Enquête sur les fosses communes au Kasaï: les associations mécontentes

En République démocratique du Congo (RDC), la justice a annoncé son intention d’enquêter sur la récente découverte de dix nouvelles fosses communes dans la province du Kasaï. Une annonce qui mécontente les associations de défense des droits de l’homme, lesquelles auraient préféré une enquête internationale.

Cette fois, les fosses communes ont été découvertes dans la province du Kasaï, dont Tshikapa est le chef-lieu.

La justice congolaise compte enquêter sur les dix nouvelles fosses communes signalées dans la province du Kasaï, au sud-est de la RDC. Le procureur général de la République de Kinshasa en a fait l’annonce le 26 juin.

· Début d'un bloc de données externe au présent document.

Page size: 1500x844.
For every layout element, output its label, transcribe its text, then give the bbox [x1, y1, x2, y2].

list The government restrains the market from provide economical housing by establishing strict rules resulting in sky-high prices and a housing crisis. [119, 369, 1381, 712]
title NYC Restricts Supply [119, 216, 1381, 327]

A Tshikapa, le chef-lieu de la province, les ONG craignent que la justice congolaise ne soit pas assez indépendante pour mener cette enquête. Directeur du réseau local d’associations de protection des droits de l’homme, Alain Kasahama avait signalé l’existence de ces fosses dans un rapport publié en avril dernier. Il plaidait alors plutôt pour l’ouverture d’une enquête internationale.

« Nous sommes déçus qu’il n’y ait pas une enquête internationale diligentée sur les massacres dans le Kasaï, parce que nous l’avions exigé, réagit-il. Une milice armée s’attaque aux locuteurs de la langue luba. Et d’un coup, on donne l’enquête à la justice congolaise. Cette justice n’a jamais reconnu qu’une milice existait. Pourtant, cette milice opère à ciel ouvert ».

« Ingérences politiques »

« Nous comprenons qu’il peut y avoir des problèmes dans l’orientation de cette enquête, poursuit-il. Voilà pourquoi nous sommes déçus. On attendait qu’il y ait une enquête internationale indépendante pour établir la responsabilité de chacun dans les massacres au Kasaï ».

L’organisation de défense des droits de l’homme « La voix des sans voix » se dit quant à elle choquée par la découverte de ces nouvelles fosses communes. Elle fait par ailleurs part de ses doutes quant à une enquête indépendante menée par la seule justice congolaise.

Elle appelle dans un communiqué à « s’affranchir des chaînes, des interférences et autres ingérences des politiques et autres personnalités occupant de hauts rangs en République démocratique du Congo ».